Mais comme souvent, à l'apogée du succès, des problèmes surgissent dans le partenariat fraternel. Qui est le plus important ? Selon la légende, les épouses jalouses jouent également un rôle. L'histoire ne dit pas comment se déroule la séparation. Seul le résultat compte : Ulysse reprend la production rentable de roues dentées. Il reste à Antoine des dettes et des machines.
Mais l'inventeur ne renonce pas. À l'occasion de l'exposition universelle de 1851, il fabrique sa première LeCoultre entièrement réalisée à la machine. C'est une sensation. De retour en Suisse, il commence la production en série et tombe apparemment une nouvelle fois dans le piège de la famille. Son gendre Jean Gallay se propose de prendre en charge la partie commerciale - et Antoine Le- Coultre en fait un partenaire à part entière. Malheureusement, Gallay n'est pas un bon homme d'affaires. En 1858, l'huissier de justice se présente à la porte d'"Antoine LeCoultre & Fls". Antoine doit même vendre sa maison de campagne. Il ne lui reste que ses chères machines.

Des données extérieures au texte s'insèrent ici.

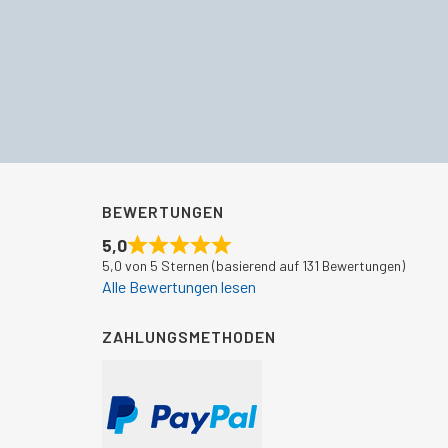
BEWERTUNGEN
5,0
5,0 von 5 Sternen (basierend auf 131 Bewertungen)
Alle Bewertungen lesen
ZAHLUNGSMETHODEN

En 1860, il fait une nouvelle tentative, mais cette fois avec des partenaires externes. Des actionnaires apportent le capital à la société LeCoultre, Antoine les machines. Il reçoit en échange 62 des 142 actions et devient directeur technique. Le début de l'apogée centenaire de l'industrie horlogère suisse offre à LeCoultre une demande énorme. Et même sur le plan familial, la chance tourne. Ses fils Elie, Paul et Benjamin ne se contentent pas d'entrer dans l'entreprise. Ils font également preuve de clairvoyance et rachètent peu à peu les actions. En 1877, l'entreprise prospère appartient à nouveau à la famille. Elle est alors productrice de mouvements de marques renommées telles que Vacheron Constantin, Patek Philippe et A. Lange & Söhne. Puis, en 1903, le petit-fils Jacques-David LeCoultre rencontrera le Français Edmond Jaeger, qui veut construire des montres extrêmement plates. Les deux finiront par fusionner - en 1937. En 1948, Jacques-David LeCoultre décède et avec lui le dernier membre de la famille à la direction de l'entreprise.

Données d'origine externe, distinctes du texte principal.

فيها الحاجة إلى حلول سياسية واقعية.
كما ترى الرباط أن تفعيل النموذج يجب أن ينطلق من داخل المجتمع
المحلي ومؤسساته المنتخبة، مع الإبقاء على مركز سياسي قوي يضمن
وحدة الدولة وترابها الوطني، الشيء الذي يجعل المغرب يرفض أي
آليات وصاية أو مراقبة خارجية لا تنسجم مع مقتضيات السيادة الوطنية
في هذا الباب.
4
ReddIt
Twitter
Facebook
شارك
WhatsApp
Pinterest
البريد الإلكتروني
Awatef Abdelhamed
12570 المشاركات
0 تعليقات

Au cours des décennies suivantes, divers noms se succèdent, jusqu'à ce qu'en 1978 - dans le sillage de la crise du quartz - Jaeger-LeCoultre connaisse à son tour de graves difficultés. Le fabricant allemand d'armatures automobiles VDO rachète l'entreprise. L'ancienne propriétaire de VDO, Liselott Schindling, est accusée d'avoir fait cette acquisition avant tout pour obtenir à moindre coût des montres raffinées avec lesquelles la cavalière de dressage couronnée de succès (médaille d'or en 1972) aimait impressionner les juges. Lorsque la mécanique connaît alors sa renaissance, LeCoultre est assainie et vendue au groupe Richemont en 2001. Aujourd'hui, Jaeger-LeCoultre emploie 1400 personnes au Sentier et fabrique plus de 60 000 montres de luxe par an.